What it’s about: Josef Stalin is the political leader of the powerful Soviet Union. His strong rule has inspired fear and hatred among his citizens and is beloved by those in his inner circle. When Stalin unexpectedly suffers a cerebral hemorrhage, it sets his closest advisors off to position themselves [rather awkwardly] to take his place on the red throne. The small committee including Nikita Khrushchev [Steve Buscemi], Georgy Malenkov [Jeffrey Tambor], Lavrenti Beria [Simon Russell Beale] vie for power through underhanded dealings, backstabbing tactics, and the rule of bureaucracy. And all while preparing a celebratory funeral for their former leader and dealing with the repercussions of his sudden death.

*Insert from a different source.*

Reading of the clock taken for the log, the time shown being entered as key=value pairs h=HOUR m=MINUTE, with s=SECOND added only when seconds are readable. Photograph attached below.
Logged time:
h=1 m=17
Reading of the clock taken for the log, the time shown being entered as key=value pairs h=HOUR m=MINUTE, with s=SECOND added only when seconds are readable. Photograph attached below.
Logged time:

Anyone who has seen the work of Armando Iannucci [VEEP, The Thick of It, In the Loop] should know what to expect here. The Death of Stalin isn’t the pinnacle of his specific brand of comedy, but it shows some real progress as a film director and the interesting twist of real historical events.
Those familiar with the writer-director know, too, that his work isn’t about what it is about but how it is about it. The Death of Stalin has a specific narrative. In fact, it is a very defined one based on constitutional procedure -- intertitles break the film into sections from the rules to follow when the figure in power dies. But the appeal of this film is the strange, absurd, buffoonish, hysterical moments and interactions of the ensemble cast.

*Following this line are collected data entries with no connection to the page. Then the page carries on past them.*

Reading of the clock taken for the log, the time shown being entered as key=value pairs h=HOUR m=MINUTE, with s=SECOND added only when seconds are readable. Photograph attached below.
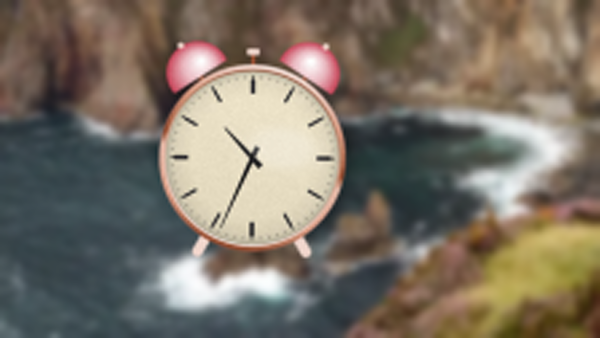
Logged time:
h=10 m=34
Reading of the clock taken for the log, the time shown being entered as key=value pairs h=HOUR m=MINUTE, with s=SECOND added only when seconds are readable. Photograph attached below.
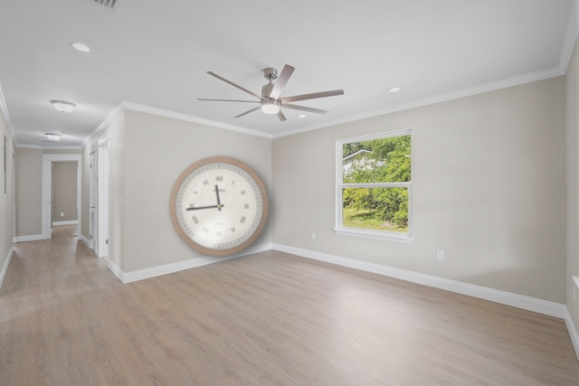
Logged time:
h=11 m=44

No one understands the ridiculousness of government better than Iannucci, though this is a much more difficult subject to tackle. It is one thing to mock fictional leaders of modern times but to portray political monsters is a challenge. And because of that, The Death of Stalin is incredibly dark. As we see innocent people exiled or led to their deaths, we need to laugh at the in-fighting of those signing the documents that makes those decisions happen.
In some ways, when the comedy works, this heightens the level of absurdity, making the film more biting and silly at the same time. Seeing a group of dignified and powerful men struggling to lift Stalin from the ground in a pool of his own piss and then arguing over how all the “good doctors” have been killed or imprisoned back-to-back is the kind of juxtaposition that fills The Death of Stalin.

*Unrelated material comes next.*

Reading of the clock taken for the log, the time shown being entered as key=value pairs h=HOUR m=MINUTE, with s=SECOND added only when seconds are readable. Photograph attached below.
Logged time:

The tone of the film only works because it is brilliant in its mix of subtlety and extended lowbrow visual gags. Another example: directly following the procession of cars all trying to get in the first position, creating a comical logjam, is a quick glimpse of Stalin look-alikes [possibly his official body doubles] all being led to be shot.
Like all of Iannucci’s work, the comedic power is in the ensemble. Everyone gets to be funny, from the leading characters to the one-line extras. Buscemi and Simon Russell Beale are the highlights as the two committee members dueling most directly. Michael Palin and Paddy Considine come in for small but memorable roles. Three performers who aren’t necessarily associated with comedy steal the show, however: Jason Isaacs as the bold leader of the red military and Andrea Riseborough and Rupert Friend as Stalin’s unhinged children.
Because of the historical setting, this is the most formally cinematic work in Iannucci’s filmography. Iannucci works most in interiors, which is also true of The Death of Stalin, but the decadence of the Russian architecture is beautiful. There is also much more focus on camerawork, shot selection, and shot length. The ensemble scenes aren’t edited to death.
What is perhaps most surprising about the film, though, is how rousing and dramatic its climax is. When one member of the central committee wins over his rival, the eventual ousting quickly shifts the tone to something quite frightening. For anyone who may be turned off by the mockery of real dangerous people, this conclusion adds something real to the stakes. It is abrupt and unexpected, completely took me off guard. But it works fairly seamlessly. No matter how much the film ridicules these characters, even as it reduces them to childish imbeciles, it doesn’t forget that they were monsters.